(Data entries)
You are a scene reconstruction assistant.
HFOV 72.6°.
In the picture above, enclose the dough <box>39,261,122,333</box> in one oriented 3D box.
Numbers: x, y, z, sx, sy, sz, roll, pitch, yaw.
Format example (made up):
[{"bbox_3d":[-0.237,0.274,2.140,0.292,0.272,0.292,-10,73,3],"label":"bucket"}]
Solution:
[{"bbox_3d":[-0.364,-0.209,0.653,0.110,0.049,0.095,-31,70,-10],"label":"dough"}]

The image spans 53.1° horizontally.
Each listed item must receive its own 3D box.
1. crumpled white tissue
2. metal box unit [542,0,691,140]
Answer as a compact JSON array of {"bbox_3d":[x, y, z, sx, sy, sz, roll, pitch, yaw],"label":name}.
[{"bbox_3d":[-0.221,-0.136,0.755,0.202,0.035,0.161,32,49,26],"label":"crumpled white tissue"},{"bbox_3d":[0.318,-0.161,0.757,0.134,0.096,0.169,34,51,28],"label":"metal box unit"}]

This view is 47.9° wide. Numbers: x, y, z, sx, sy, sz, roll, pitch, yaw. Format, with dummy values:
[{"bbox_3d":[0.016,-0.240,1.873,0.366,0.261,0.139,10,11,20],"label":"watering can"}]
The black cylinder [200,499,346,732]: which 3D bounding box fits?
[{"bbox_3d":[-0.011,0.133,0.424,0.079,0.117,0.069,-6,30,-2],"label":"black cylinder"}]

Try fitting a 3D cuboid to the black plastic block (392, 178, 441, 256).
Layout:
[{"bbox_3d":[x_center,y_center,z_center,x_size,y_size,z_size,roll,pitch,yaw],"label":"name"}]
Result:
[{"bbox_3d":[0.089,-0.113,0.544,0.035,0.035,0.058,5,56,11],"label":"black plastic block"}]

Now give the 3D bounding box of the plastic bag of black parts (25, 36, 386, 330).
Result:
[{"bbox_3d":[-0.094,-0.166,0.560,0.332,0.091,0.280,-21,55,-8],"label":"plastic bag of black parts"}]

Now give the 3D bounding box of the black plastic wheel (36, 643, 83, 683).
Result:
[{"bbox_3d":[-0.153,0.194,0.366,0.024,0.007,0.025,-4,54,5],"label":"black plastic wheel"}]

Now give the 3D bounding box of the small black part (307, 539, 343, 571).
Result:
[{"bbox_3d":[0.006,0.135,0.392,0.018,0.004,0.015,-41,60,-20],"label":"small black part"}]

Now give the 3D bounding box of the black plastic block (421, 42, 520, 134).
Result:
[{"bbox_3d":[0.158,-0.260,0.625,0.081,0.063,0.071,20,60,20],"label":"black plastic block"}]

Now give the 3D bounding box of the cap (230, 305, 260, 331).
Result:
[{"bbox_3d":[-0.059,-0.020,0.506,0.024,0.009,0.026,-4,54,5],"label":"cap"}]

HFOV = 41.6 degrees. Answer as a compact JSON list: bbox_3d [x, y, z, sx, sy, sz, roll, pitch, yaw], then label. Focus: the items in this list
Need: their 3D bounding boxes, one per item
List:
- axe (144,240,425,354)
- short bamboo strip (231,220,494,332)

■ Work instructions
Would you retype the lines of the data above, from the one holding "The black cylinder" through its final line, exactly and without adding any other line?

■ Exercise solution
The black cylinder [200,499,346,732]: which 3D bounding box fits?
[{"bbox_3d":[-0.011,0.133,0.424,0.079,0.117,0.069,-6,30,-2],"label":"black cylinder"}]

Try fitting a 3D cuboid to the black plastic block (392, 178, 441, 256).
Layout:
[{"bbox_3d":[x_center,y_center,z_center,x_size,y_size,z_size,roll,pitch,yaw],"label":"name"}]
Result:
[{"bbox_3d":[0.089,-0.113,0.544,0.035,0.035,0.058,5,56,11],"label":"black plastic block"}]

Now give the 3D bounding box of the plastic bag of black parts (25, 36, 386, 330).
Result:
[{"bbox_3d":[-0.094,-0.166,0.560,0.332,0.091,0.280,-21,55,-8],"label":"plastic bag of black parts"}]

Now give the 3D bounding box of the black plastic wheel (36, 643, 83, 683).
Result:
[{"bbox_3d":[-0.153,0.194,0.366,0.024,0.007,0.025,-4,54,5],"label":"black plastic wheel"}]

Now give the 3D bounding box of the small black part (307, 539, 343, 571).
Result:
[{"bbox_3d":[0.006,0.135,0.392,0.018,0.004,0.015,-41,60,-20],"label":"small black part"}]

Now give the 3D bounding box of the black plastic block (421, 42, 520, 134).
Result:
[{"bbox_3d":[0.158,-0.260,0.625,0.081,0.063,0.071,20,60,20],"label":"black plastic block"}]

Now give the 3D bounding box of the cap (230, 305, 260, 331).
Result:
[{"bbox_3d":[-0.059,-0.020,0.506,0.024,0.009,0.026,-4,54,5],"label":"cap"}]

HFOV = 41.6 degrees. Answer as a compact JSON list: bbox_3d [x, y, z, sx, sy, sz, roll, pitch, yaw], then label. Focus: the items in this list
Need: their 3D bounding boxes, one per item
List:
- axe (144,240,425,354)
- short bamboo strip (231,220,494,332)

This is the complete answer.